During the boom years the UK economy was being pumped up by consumer spending that was paid for by debt and accounted for 80% of the growth of the economy, adding 2% to GDP every year.

“We had a confident consumer not worried about unemployment and prepared to spend and borrow and borrow. They now owe £1.5 trillion, debt to income ratio is 160%, we have the most indebted personal sector in the western world, each of us owes about 19 months’ pay.

“The consumer debt overhang will take a while to unwind. Absolutely fundamental to that is keeping interest rates where they are. If the economy is going to grow, British companies are going to have to be able to sell. Who are they going to sell to?”

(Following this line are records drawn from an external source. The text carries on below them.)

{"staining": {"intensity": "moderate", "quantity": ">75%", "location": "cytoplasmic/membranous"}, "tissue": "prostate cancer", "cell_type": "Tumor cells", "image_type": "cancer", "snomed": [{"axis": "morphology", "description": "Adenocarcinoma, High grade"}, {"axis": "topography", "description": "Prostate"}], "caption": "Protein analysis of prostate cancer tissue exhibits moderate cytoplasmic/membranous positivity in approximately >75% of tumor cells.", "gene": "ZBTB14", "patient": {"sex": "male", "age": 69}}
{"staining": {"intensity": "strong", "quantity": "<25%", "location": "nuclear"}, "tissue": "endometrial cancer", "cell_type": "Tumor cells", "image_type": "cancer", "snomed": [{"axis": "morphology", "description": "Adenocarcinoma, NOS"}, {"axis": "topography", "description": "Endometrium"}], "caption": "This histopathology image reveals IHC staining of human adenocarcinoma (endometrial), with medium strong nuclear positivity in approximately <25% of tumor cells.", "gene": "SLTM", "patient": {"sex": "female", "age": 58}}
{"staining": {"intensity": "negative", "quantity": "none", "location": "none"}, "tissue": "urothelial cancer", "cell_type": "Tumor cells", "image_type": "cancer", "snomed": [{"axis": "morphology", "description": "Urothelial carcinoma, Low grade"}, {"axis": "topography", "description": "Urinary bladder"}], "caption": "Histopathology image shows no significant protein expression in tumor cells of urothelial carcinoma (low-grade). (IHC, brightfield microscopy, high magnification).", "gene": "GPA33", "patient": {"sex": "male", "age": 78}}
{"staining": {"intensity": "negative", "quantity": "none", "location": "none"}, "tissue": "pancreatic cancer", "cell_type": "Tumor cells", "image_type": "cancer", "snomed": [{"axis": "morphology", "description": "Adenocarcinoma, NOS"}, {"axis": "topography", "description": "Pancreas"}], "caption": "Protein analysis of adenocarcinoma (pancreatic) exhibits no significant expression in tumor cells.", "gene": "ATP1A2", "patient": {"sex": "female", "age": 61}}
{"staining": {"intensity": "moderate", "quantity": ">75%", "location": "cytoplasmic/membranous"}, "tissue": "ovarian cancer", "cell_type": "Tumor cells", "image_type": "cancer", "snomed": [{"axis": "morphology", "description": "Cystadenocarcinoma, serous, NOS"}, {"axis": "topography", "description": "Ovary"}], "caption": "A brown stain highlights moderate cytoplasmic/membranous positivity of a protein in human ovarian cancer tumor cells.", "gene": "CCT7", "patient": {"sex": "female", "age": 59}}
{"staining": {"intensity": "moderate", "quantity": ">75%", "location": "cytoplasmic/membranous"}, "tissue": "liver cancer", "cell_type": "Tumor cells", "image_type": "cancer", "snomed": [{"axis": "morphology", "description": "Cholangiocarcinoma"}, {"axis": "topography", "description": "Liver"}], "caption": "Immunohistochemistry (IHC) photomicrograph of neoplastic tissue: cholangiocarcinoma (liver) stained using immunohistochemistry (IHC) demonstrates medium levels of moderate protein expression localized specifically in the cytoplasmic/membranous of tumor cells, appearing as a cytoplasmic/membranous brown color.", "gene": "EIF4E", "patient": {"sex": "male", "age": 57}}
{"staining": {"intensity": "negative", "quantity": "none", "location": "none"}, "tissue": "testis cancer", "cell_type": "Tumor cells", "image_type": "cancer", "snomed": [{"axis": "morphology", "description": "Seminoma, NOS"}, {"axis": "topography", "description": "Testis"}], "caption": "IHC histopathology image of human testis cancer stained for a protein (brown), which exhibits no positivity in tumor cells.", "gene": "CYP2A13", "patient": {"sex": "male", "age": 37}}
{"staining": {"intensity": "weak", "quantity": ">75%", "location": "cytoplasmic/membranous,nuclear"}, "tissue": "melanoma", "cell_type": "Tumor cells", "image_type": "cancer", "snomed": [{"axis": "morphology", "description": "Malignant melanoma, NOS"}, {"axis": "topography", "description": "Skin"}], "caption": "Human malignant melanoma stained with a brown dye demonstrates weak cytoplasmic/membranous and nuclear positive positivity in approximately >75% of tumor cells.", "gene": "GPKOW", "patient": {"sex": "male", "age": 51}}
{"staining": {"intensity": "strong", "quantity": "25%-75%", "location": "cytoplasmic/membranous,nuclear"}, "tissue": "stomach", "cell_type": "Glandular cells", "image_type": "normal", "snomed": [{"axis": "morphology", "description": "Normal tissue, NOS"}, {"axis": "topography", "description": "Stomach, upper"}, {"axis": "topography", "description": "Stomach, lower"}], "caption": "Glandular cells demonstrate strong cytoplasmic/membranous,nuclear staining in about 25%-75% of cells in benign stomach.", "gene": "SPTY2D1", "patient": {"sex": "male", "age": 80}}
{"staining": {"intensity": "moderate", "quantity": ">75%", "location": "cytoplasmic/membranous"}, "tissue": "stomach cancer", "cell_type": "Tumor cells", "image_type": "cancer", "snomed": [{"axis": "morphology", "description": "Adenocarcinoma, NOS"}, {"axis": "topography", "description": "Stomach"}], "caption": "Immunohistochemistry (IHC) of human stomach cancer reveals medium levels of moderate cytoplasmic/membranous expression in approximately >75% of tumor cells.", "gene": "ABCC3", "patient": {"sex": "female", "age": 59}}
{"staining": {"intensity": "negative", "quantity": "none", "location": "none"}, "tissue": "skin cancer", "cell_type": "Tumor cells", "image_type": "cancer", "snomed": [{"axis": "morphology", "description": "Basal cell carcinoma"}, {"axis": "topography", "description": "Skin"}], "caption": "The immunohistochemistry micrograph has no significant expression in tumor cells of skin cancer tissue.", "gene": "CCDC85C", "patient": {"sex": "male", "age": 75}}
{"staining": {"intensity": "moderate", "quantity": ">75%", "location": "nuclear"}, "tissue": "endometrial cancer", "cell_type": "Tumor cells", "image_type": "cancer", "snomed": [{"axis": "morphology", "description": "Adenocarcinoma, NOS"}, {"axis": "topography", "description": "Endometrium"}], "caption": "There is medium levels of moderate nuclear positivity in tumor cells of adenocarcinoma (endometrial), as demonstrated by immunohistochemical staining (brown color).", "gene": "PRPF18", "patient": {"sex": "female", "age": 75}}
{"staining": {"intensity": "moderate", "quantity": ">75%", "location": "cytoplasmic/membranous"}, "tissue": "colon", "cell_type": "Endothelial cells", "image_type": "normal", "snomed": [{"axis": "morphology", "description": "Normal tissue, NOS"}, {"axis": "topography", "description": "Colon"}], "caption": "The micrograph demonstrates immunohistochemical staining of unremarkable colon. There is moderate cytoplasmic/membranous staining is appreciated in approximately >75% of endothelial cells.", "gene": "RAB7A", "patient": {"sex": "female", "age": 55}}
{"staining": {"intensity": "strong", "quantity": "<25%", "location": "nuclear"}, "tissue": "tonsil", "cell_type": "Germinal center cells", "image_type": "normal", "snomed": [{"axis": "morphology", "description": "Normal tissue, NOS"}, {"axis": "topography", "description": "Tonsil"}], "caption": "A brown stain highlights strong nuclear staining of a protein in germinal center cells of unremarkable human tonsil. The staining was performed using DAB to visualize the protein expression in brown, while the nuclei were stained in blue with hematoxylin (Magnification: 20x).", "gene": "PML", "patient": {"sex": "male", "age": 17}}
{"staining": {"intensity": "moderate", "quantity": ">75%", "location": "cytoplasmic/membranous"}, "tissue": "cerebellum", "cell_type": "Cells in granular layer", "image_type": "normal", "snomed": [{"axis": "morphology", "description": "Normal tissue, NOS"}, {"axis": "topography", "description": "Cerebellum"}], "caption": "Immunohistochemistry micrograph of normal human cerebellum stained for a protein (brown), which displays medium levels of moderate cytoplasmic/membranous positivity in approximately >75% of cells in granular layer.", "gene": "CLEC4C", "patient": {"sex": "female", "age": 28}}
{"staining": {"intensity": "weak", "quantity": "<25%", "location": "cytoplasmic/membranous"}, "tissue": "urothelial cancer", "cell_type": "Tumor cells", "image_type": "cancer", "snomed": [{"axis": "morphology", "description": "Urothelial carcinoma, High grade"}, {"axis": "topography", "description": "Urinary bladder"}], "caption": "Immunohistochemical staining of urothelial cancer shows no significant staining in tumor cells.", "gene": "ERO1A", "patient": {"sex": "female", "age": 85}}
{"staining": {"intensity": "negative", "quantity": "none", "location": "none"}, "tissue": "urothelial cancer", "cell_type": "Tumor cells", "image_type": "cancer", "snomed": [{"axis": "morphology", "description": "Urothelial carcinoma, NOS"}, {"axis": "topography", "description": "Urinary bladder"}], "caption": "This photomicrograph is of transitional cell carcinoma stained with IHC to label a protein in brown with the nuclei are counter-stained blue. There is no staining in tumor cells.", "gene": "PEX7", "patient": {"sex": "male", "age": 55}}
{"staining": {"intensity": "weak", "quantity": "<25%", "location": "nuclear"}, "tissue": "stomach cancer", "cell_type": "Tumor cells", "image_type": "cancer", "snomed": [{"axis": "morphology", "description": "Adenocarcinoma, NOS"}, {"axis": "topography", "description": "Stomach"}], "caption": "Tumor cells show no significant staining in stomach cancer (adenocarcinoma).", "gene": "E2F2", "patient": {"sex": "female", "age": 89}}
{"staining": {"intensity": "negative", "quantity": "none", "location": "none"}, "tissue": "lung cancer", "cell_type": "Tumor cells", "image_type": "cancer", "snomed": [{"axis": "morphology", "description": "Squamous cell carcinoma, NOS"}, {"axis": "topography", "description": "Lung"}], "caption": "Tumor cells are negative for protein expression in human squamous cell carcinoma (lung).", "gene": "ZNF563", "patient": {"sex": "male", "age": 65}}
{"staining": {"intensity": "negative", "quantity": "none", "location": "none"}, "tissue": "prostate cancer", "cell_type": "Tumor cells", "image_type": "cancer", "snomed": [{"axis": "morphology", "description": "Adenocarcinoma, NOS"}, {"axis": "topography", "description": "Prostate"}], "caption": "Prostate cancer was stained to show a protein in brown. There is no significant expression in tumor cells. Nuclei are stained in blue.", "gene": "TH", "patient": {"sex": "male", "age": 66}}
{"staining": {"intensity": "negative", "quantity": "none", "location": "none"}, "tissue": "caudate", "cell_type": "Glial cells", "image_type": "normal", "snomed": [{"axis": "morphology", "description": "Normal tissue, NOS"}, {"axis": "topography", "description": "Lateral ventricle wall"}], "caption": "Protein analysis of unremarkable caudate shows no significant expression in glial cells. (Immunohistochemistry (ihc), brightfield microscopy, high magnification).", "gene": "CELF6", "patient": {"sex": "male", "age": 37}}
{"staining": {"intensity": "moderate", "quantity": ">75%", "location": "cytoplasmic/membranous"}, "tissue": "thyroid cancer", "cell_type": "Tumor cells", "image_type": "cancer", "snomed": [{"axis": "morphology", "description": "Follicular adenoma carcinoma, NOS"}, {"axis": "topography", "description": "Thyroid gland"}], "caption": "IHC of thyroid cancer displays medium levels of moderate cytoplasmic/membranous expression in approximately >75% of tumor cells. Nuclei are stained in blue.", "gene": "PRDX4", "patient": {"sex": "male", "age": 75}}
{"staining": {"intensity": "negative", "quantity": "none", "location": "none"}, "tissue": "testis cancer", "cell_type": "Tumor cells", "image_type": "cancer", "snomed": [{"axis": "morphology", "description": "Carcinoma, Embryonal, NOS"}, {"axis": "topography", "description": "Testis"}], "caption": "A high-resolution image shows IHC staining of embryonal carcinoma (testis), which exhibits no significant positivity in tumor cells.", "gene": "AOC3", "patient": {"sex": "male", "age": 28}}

Turner warned the UK is over-reliant on the European Union and the US for its exports and said more must be done to break into emerging markets, although there were some positive signs on this front.

“It’s hard to be upbeat about the Euro going forward because of debt problem. This is the single biggest threat to the UK economy now,” he said.

With the government needing to see growth in the economy Turner predicted the Chancellor may have tax cuts up his sleeve for next March’s Budget, including bringing the top rate on income tax down to 40%. 

Of the recover Turner said: “It’s slow, it’s fragile, it’s measured. We are not going from the bust to a boom, we are inching forward and there finally is light at the end of the tunnel.”